Sesi pembahasan kemudian dilanjutkan dengan sesi tanya jawab. Dalam sesi diskusi IRMD kali ini, terdapat beberapa pertanyaan menarik salah satunya adalah terkait kesetaraan gender dan emansipasi wanita. Salah seorang mahasiswa menanyakan apakah kedua hal tersebut sama yang menurut Ibu Purnami Safitri, “Kesetaraan gender dan emansipasi wanita tidaklah sama, kesetaraan gender merupakan visi dan memiliki artian yang lebih luas, sedangkan emansipasi merupakan bentuk/partisipasi perempuan dalam kesetaraan gender tersebut. Jika kesetaraan gender sudah tercapai, maka secara otomatis emansipasi akan berjalan. Emansipasi masih memiliki berbagai macam tingkatan, sedangkan kesetaraan gender merupakan bagian dasarnya.”

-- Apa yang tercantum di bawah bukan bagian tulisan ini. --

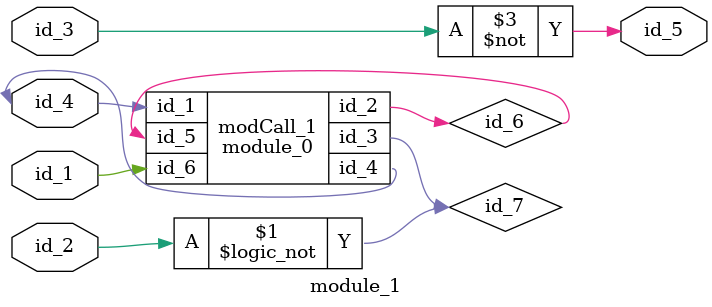
<source format=v>
module module_0 (
    id_1,
    id_2,
    id_3,
    id_4,
    id_5,
    id_6
);
  input wire id_6;
  input wire id_5;
  output wire id_4;
  inout wire id_3;
  output wire id_2;
  input wire id_1;
  assign id_3 = id_3;
endmodule
module module_1 (
    id_1,
    id_2,
    id_3,
    id_4,
    id_5
);
  output wire id_5;
  inout wire id_4;
  input wire id_3;
  inout wire id_2;
  input wire id_1;
  wire id_6;
  wire id_7;
  assign id_7 = !id_2;
  module_0 modCall_1 (
      id_4,
      id_6,
      id_7,
      id_4,
      id_6,
      id_1
  );
  assign id_5 = id_3 ~^ 1'b0;
endmodule

</source>
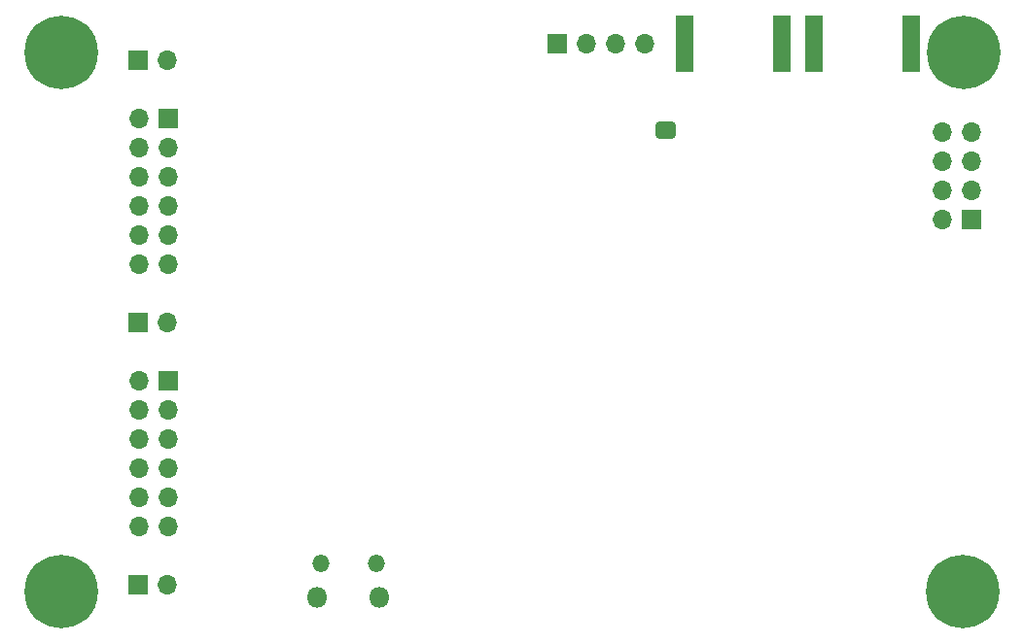
<source format=gbr>
%TF.GenerationSoftware,KiCad,Pcbnew,8.0.2*%
%TF.CreationDate,2024-05-14T11:50:59+07:00*%
%TF.ProjectId,PICO_DAC2932,5049434f-5f44-4414-9332-3933322e6b69,rev?*%
%TF.SameCoordinates,PX7735940PY61c06a0*%
%TF.FileFunction,Soldermask,Bot*%
%TF.FilePolarity,Negative*%
%FSLAX46Y46*%
G04 Gerber Fmt 4.6, Leading zero omitted, Abs format (unit mm)*
G04 Created by KiCad (PCBNEW 8.0.2) date 2024-05-14 11:50:59*
%MOMM*%
%LPD*%
G01*
G04 APERTURE LIST*
G04 Aperture macros list*
%AMRoundRect*
0 Rectangle with rounded corners*
0 $1 Rounding radius*
0 $2 $3 $4 $5 $6 $7 $8 $9 X,Y pos of 4 corners*
0 Add a 4 corners polygon primitive as box body*
4,1,4,$2,$3,$4,$5,$6,$7,$8,$9,$2,$3,0*
0 Add four circle primitives for the rounded corners*
1,1,$1+$1,$2,$3*
1,1,$1+$1,$4,$5*
1,1,$1+$1,$6,$7*
1,1,$1+$1,$8,$9*
0 Add four rect primitives between the rounded corners*
20,1,$1+$1,$2,$3,$4,$5,0*
20,1,$1+$1,$4,$5,$6,$7,0*
20,1,$1+$1,$6,$7,$8,$9,0*
20,1,$1+$1,$8,$9,$2,$3,0*%
G04 Aperture macros list end*
%ADD10R,1.700000X1.700000*%
%ADD11O,1.700000X1.700000*%
%ADD12C,0.800000*%
%ADD13C,6.400000*%
%ADD14O,1.800000X1.800000*%
%ADD15O,1.500000X1.500000*%
%ADD16R,1.600000X4.900000*%
%ADD17RoundRect,0.381000X-0.381000X-0.381000X0.381000X-0.381000X0.381000X0.381000X-0.381000X0.381000X0*%
G04 APERTURE END LIST*
D10*
%TO.C,J9*%
X82775000Y35950000D03*
D11*
X80235000Y35950000D03*
X82775000Y38490000D03*
X80235000Y38490000D03*
X82775000Y41030000D03*
X80235000Y41030000D03*
X82775000Y43570000D03*
X80235000Y43570000D03*
%TD*%
D12*
%TO.C,REF\u002A\u002A*%
X1100000Y3500000D03*
X1802944Y5197056D03*
X1802944Y1802944D03*
X3500000Y5900000D03*
D13*
X3500000Y3500000D03*
D12*
X3500000Y1100000D03*
X5197056Y5197056D03*
X5197056Y1802944D03*
X5900000Y3500000D03*
%TD*%
D14*
%TO.C,U1*%
X31225000Y3000000D03*
D15*
X30925000Y6030000D03*
X26075000Y6030000D03*
D14*
X25775000Y3000000D03*
%TD*%
D16*
%TO.C,J7*%
X66250000Y51260000D03*
X57750000Y51260000D03*
%TD*%
D10*
%TO.C,J4*%
X10225000Y49830000D03*
D11*
X12765000Y49830000D03*
%TD*%
D10*
%TO.C,J3*%
X12790000Y21920000D03*
D11*
X10250000Y21920000D03*
X12790000Y19380000D03*
X10250000Y19380000D03*
X12790000Y16840000D03*
X10250000Y16840000D03*
X12790000Y14300000D03*
X10250000Y14300000D03*
X12790000Y11760000D03*
X10250000Y11760000D03*
X12790000Y9220000D03*
X10250000Y9220000D03*
%TD*%
D12*
%TO.C,REF\u002A\u002A*%
X79652944Y50552944D03*
X80355888Y52250000D03*
X80355888Y48855888D03*
X82052944Y52952944D03*
D13*
X82052944Y50552944D03*
D12*
X82052944Y48152944D03*
X83750000Y52250000D03*
X83750000Y48855888D03*
X84452944Y50552944D03*
%TD*%
%TO.C,REF\u002A\u002A*%
X1100000Y50500000D03*
X1802944Y52197056D03*
X1802944Y48802944D03*
X3500000Y52900000D03*
D13*
X3500000Y50500000D03*
D12*
X3500000Y48100000D03*
X5197056Y52197056D03*
X5197056Y48802944D03*
X5900000Y50500000D03*
%TD*%
%TO.C,REF\u002A\u002A*%
X79600000Y3500000D03*
X80302944Y5197056D03*
X80302944Y1802944D03*
X82000000Y5900000D03*
D13*
X82000000Y3500000D03*
D12*
X82000000Y1100000D03*
X83697056Y5197056D03*
X83697056Y1802944D03*
X84400000Y3500000D03*
%TD*%
D10*
%TO.C,J5*%
X12790000Y44780000D03*
D11*
X10250000Y44780000D03*
X12790000Y42240000D03*
X10250000Y42240000D03*
X12790000Y39700000D03*
X10250000Y39700000D03*
X12790000Y37160000D03*
X10250000Y37160000D03*
X12790000Y34620000D03*
X10250000Y34620000D03*
X12790000Y32080000D03*
X10250000Y32080000D03*
%TD*%
D16*
%TO.C,J8*%
X77500000Y51260000D03*
X69000000Y51260000D03*
%TD*%
D10*
%TO.C,J6*%
X10225000Y4170000D03*
D11*
X12765000Y4170000D03*
%TD*%
D10*
%TO.C,J1*%
X46700000Y51250000D03*
D11*
X49240000Y51250000D03*
X51780000Y51250000D03*
X54320000Y51250000D03*
%TD*%
D10*
%TO.C,J2*%
X10225000Y27000000D03*
D11*
X12765000Y27000000D03*
%TD*%
D17*
%TO.C,JO1*%
X56000000Y43750000D03*
X56250000Y43750000D03*
%TD*%
M02*

</source>
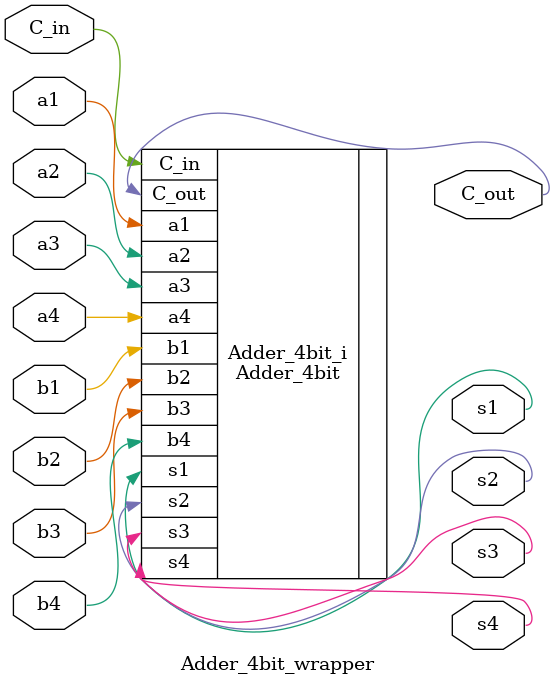
<source format=v>
`timescale 1 ps / 1 ps

module Adder_4bit_wrapper
   (C_in,
    C_out,
    a1,
    a2,
    a3,
    a4,
    b1,
    b2,
    b3,
    b4,
    s1,
    s2,
    s3,
    s4);
  input [0:0]C_in;
  output [0:0]C_out;
  input [0:0]a1;
  input [0:0]a2;
  input [0:0]a3;
  input [0:0]a4;
  input [0:0]b1;
  input [0:0]b2;
  input [0:0]b3;
  input [0:0]b4;
  output [0:0]s1;
  output [0:0]s2;
  output [0:0]s3;
  output [0:0]s4;

  wire [0:0]C_in;
  wire [0:0]C_out;
  wire [0:0]a1;
  wire [0:0]a2;
  wire [0:0]a3;
  wire [0:0]a4;
  wire [0:0]b1;
  wire [0:0]b2;
  wire [0:0]b3;
  wire [0:0]b4;
  wire [0:0]s1;
  wire [0:0]s2;
  wire [0:0]s3;
  wire [0:0]s4;

  Adder_4bit Adder_4bit_i
       (.C_in(C_in),
        .C_out(C_out),
        .a1(a1),
        .a2(a2),
        .a3(a3),
        .a4(a4),
        .b1(b1),
        .b2(b2),
        .b3(b3),
        .b4(b4),
        .s1(s1),
        .s2(s2),
        .s3(s3),
        .s4(s4));
endmodule

</source>
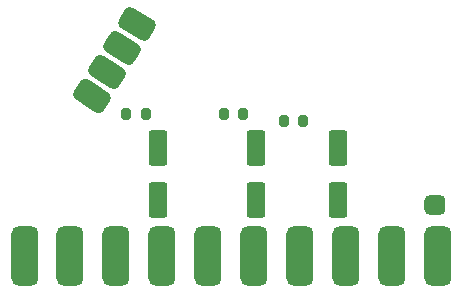
<source format=gbs>
G04 #@! TF.GenerationSoftware,KiCad,Pcbnew,(6.0.4)*
G04 #@! TF.CreationDate,2022-12-31T00:33:15-05:00*
G04 #@! TF.ProjectId,scart cable,73636172-7420-4636-9162-6c652e6b6963,rev?*
G04 #@! TF.SameCoordinates,Original*
G04 #@! TF.FileFunction,Soldermask,Bot*
G04 #@! TF.FilePolarity,Negative*
%FSLAX46Y46*%
G04 Gerber Fmt 4.6, Leading zero omitted, Abs format (unit mm)*
G04 Created by KiCad (PCBNEW (6.0.4)) date 2022-12-31 00:33:15*
%MOMM*%
%LPD*%
G01*
G04 APERTURE LIST*
G04 Aperture macros list*
%AMRoundRect*
0 Rectangle with rounded corners*
0 $1 Rounding radius*
0 $2 $3 $4 $5 $6 $7 $8 $9 X,Y pos of 4 corners*
0 Add a 4 corners polygon primitive as box body*
4,1,4,$2,$3,$4,$5,$6,$7,$8,$9,$2,$3,0*
0 Add four circle primitives for the rounded corners*
1,1,$1+$1,$2,$3*
1,1,$1+$1,$4,$5*
1,1,$1+$1,$6,$7*
1,1,$1+$1,$8,$9*
0 Add four rect primitives between the rounded corners*
20,1,$1+$1,$2,$3,$4,$5,0*
20,1,$1+$1,$4,$5,$6,$7,0*
20,1,$1+$1,$6,$7,$8,$9,0*
20,1,$1+$1,$8,$9,$2,$3,0*%
G04 Aperture macros list end*
%ADD10RoundRect,0.571500X-0.571500X-1.928500X0.571500X-1.928500X0.571500X1.928500X-0.571500X1.928500X0*%
%ADD11RoundRect,0.407750X-0.481250X-0.407750X0.481250X-0.407750X0.481250X0.407750X-0.481250X0.407750X0*%
%ADD12RoundRect,0.250000X-0.550000X1.250000X-0.550000X-1.250000X0.550000X-1.250000X0.550000X1.250000X0*%
%ADD13RoundRect,0.500000X-0.549441X0.973712X-1.108634X0.144674X0.549441X-0.973712X1.108634X-0.144674X0*%
%ADD14RoundRect,0.200000X-0.200000X-0.275000X0.200000X-0.275000X0.200000X0.275000X-0.200000X0.275000X0*%
%ADD15RoundRect,0.500000X-0.566351X0.963974X-1.110990X0.125304X0.566351X-0.963974X1.110990X-0.125304X0*%
%ADD16RoundRect,0.500000X-0.583088X0.953943X-1.113008X0.105895X0.583088X-0.953943X1.113008X-0.105895X0*%
%ADD17RoundRect,0.500000X-0.599648X0.943622X-1.114686X0.086454X0.599648X-0.943622X1.114686X-0.086454X0*%
G04 APERTURE END LIST*
D10*
X34379000Y-40005000D03*
X38267000Y-40005000D03*
X42155000Y-40005000D03*
X46043000Y-40005000D03*
X49931000Y-40005000D03*
X53819000Y-40005000D03*
X57707000Y-40005000D03*
X61595000Y-40005000D03*
X65483000Y-40005000D03*
X69371000Y-40005000D03*
D11*
X69117000Y-35647000D03*
D12*
X60960000Y-30820000D03*
X60960000Y-35220000D03*
D13*
X40132000Y-26416000D03*
D14*
X51245000Y-27940000D03*
X52895000Y-27940000D03*
D15*
X41402000Y-24384000D03*
D16*
X42672000Y-22352000D03*
D12*
X53975000Y-30820000D03*
X53975000Y-35220000D03*
D14*
X56325000Y-28575000D03*
X57975000Y-28575000D03*
D17*
X43942000Y-20320000D03*
D14*
X42990000Y-27940000D03*
X44640000Y-27940000D03*
D12*
X45720000Y-30820000D03*
X45720000Y-35220000D03*
M02*

</source>
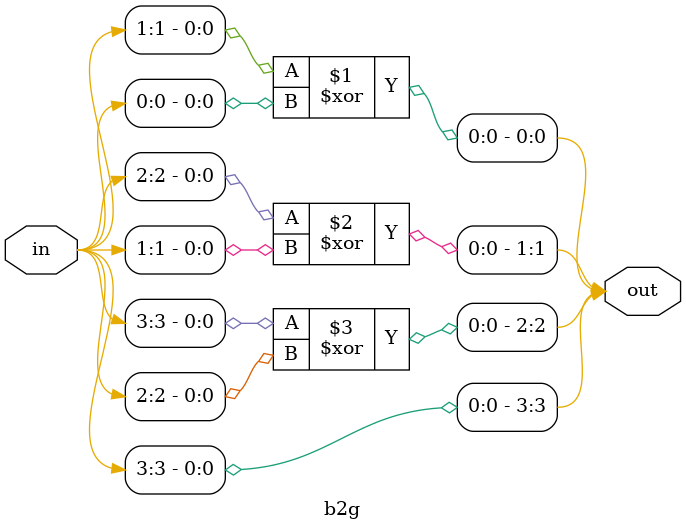
<source format=v>
module b2g(
  input [3:0] in,
  output [3:0] out
);

assign out = {in[3], in[3]^in[2], in[2]^in[1], in[1]^in[0]};

endmodule

</source>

Diskusi ditutup dengan Ibu Purnami yang memaparkan bahwa pemahaman tentang kesetaraan gender dapat dilakukan secara kultural, yakni melalui pembiasaan kita dalam berpikir. Pembangunan saat ini diharapkan dapat melakukan pemerataan/perubahan khususnya dalam mewujudkan kesetaraan gender dengan tidak hanya menggunakan cara yang lama, yang hanya “mementingkan kebutuhan laki-laki saja”. Pembangunan ini juga diharapkan dilakukan secara merata khususnya di daerah terpencil dan tidak hanya di kota-kota saja.